The Friendly Island is still a safe place for journalists to work. Sure we have been threatened a couple of times – once even by a member of the current cabinet – but no shots have been fired and the threats did not go further than a war or words. If those threats are uttered in a phone conversation it is pointless to file a complaint, because the only thing you’ll ever be able to prove is that so and so called that and that phone number at a particular time. So we did not make a fuss, and to be fair, the minister in question has not executed his threats, though we had the impression at the time that he had the intention to do this literally at the time, and he has never repeated them again either.
Our nature is all about forgiveness, so we put this part of the story peacefully to rest, but we thought it would be interesting to share it with our readers first.
Journalists in Mexico have a somewhat shorter life expectancy that most of our colleagues. The International; Press Institute said yesterday that in 2011 103 journalists were killed while they were doing their work. Mexico turned out the most dangerous place on earth for journalists, because in that country ten of them died last year.

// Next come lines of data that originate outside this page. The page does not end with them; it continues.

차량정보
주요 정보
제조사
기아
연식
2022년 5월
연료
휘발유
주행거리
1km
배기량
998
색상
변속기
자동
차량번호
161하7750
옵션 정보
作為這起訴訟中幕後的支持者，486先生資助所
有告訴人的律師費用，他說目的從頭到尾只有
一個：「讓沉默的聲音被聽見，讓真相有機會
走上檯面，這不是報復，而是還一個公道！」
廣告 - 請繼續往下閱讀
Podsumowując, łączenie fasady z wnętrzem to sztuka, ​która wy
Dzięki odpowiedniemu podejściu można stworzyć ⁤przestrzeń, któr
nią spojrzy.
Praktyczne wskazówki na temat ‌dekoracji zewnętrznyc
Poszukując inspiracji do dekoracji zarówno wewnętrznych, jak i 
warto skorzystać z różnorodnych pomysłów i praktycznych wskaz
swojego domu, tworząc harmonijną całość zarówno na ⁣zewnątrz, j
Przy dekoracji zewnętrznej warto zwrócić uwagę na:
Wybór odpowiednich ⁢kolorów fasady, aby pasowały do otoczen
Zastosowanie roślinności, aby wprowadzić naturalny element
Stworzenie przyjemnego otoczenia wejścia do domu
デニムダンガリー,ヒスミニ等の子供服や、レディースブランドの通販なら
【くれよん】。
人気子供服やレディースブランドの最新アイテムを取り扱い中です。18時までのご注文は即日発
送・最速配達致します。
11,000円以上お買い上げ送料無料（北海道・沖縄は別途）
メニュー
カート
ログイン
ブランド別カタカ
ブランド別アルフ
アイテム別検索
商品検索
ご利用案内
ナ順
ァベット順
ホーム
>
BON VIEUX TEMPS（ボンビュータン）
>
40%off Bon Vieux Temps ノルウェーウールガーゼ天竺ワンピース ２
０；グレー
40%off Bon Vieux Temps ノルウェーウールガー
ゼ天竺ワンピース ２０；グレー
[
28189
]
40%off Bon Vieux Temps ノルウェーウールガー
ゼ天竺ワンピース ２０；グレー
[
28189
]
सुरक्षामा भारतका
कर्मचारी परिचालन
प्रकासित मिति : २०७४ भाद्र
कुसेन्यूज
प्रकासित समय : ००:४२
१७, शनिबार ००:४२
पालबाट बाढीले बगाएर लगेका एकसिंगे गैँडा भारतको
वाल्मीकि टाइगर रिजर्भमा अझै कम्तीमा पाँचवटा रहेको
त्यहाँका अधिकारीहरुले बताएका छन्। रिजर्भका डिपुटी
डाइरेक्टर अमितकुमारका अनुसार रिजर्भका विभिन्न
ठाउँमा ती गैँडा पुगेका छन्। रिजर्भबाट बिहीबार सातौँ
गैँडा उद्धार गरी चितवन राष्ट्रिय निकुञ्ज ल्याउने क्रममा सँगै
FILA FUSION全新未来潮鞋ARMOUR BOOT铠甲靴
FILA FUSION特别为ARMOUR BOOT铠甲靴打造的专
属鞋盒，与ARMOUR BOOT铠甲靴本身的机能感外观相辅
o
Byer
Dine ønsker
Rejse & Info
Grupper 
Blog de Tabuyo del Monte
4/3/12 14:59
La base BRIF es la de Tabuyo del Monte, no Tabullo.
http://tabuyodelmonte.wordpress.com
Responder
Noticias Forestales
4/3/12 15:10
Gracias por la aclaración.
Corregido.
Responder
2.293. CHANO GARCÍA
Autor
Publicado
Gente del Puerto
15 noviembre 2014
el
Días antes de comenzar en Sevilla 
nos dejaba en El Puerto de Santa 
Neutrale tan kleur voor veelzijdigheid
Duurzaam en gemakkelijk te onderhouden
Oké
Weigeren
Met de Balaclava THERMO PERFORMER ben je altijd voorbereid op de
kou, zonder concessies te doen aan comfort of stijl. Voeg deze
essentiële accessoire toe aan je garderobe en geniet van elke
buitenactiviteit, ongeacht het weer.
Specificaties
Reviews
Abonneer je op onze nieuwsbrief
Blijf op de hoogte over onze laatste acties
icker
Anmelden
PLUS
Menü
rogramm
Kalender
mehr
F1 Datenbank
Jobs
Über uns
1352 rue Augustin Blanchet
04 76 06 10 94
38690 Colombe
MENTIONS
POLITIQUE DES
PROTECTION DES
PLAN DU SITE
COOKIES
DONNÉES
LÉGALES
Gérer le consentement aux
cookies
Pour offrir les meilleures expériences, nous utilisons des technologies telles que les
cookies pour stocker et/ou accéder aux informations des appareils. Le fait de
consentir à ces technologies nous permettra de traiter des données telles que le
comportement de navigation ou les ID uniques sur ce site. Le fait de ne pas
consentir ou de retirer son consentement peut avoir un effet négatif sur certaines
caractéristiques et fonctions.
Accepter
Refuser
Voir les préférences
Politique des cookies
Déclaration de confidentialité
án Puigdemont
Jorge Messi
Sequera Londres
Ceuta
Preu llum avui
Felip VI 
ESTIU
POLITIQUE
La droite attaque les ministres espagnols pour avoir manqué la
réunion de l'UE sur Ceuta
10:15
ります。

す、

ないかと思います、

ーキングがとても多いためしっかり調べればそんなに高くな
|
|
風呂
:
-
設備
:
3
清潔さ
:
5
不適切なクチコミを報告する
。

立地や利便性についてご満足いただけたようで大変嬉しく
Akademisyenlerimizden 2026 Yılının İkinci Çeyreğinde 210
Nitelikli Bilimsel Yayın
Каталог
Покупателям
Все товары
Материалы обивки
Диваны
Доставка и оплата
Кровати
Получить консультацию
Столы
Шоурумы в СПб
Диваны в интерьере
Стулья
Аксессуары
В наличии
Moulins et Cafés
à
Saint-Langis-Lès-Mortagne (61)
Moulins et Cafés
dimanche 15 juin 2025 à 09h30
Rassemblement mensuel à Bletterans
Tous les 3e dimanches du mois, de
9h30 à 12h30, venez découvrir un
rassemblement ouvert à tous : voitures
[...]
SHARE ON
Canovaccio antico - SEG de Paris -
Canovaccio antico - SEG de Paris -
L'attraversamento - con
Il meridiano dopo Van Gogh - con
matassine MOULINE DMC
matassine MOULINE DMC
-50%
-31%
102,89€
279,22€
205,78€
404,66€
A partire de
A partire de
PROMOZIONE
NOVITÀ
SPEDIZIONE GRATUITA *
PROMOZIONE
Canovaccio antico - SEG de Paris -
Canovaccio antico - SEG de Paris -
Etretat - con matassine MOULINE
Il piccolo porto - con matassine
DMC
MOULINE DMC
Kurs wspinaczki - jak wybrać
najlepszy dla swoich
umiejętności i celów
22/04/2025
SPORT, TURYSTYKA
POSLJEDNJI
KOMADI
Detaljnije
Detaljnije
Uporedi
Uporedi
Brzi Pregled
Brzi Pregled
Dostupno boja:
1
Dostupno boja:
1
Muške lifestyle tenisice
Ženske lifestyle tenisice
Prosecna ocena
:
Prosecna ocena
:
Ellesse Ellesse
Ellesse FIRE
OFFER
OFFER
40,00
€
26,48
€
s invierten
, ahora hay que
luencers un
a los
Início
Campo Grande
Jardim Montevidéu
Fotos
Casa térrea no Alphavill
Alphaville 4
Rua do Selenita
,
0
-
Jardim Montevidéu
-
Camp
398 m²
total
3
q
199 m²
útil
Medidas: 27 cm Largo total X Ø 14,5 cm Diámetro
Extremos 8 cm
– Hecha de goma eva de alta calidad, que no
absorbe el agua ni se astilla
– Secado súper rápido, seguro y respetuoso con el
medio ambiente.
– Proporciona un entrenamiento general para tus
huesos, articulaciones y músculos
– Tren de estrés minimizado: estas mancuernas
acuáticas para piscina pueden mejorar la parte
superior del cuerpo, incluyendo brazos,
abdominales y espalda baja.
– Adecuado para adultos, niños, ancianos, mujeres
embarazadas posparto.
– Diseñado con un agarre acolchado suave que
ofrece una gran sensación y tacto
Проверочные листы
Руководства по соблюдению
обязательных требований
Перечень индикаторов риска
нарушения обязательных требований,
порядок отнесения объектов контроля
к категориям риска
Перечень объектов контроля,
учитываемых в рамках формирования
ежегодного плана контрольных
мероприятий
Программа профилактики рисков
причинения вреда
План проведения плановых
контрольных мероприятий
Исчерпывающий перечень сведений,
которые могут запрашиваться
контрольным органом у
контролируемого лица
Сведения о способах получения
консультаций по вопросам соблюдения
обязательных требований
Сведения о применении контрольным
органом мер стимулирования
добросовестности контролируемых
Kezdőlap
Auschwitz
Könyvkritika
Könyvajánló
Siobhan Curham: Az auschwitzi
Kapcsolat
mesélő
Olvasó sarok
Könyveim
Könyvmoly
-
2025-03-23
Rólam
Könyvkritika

The IPI said in a statement that last year’s death toll is the second-highest since the introduction of the Death Watch in 1997. Only 2009 topped last year with 110 dead journalists.
But in spite of the apparent slight decline in 2011, the IPI warns that the numbers are steadily going up.
Most of the fallen journalists were local reporters or camera-operators. They mostly died while reporting about local conflicts, corruption and other illegal events.
The second most dangerous countries for journalist to work in during 2011 was Iraq, where nine colleagues died; further down the list are Yemen, Pakistan and Honduras with six dead journalists each.
“We mourn the loss of these 103 journalists. To obtain their news journalists often have to enter the danger zone. We bow deeply for the colleagues who take this risk on our behalf every day, IPI-chairwoman Alison Bethel McKenzie said in a brief comment on the figures.
The report makes once again clear the value of a constitutional democracy like ours, where journalists have the freedom to do their work without running the risk of getting shot. Against that background, we take a ministerial threat not too lighthearted, but we don’t lose sleep over it either.
The Dutch Telegraaf recently fired one of its star reporters, Martijn Koolhoven, because he had made up a story for the benefit of a friend. (That is humor, one stand up comedian’s comment was on that decision). Koolhoven let himself be interviewed by the Volkskrant and he shared an interesting piece of wisdom with the reporter. Henri Goeman Borgesius, a former editor-in-chief at the Telegraaf told him at the beginning of his career: “Martijn, if you have more friends than enemies, you are doing something wrong.”
That puts the ministerial threat at our address in a different perspective, doesn’t it?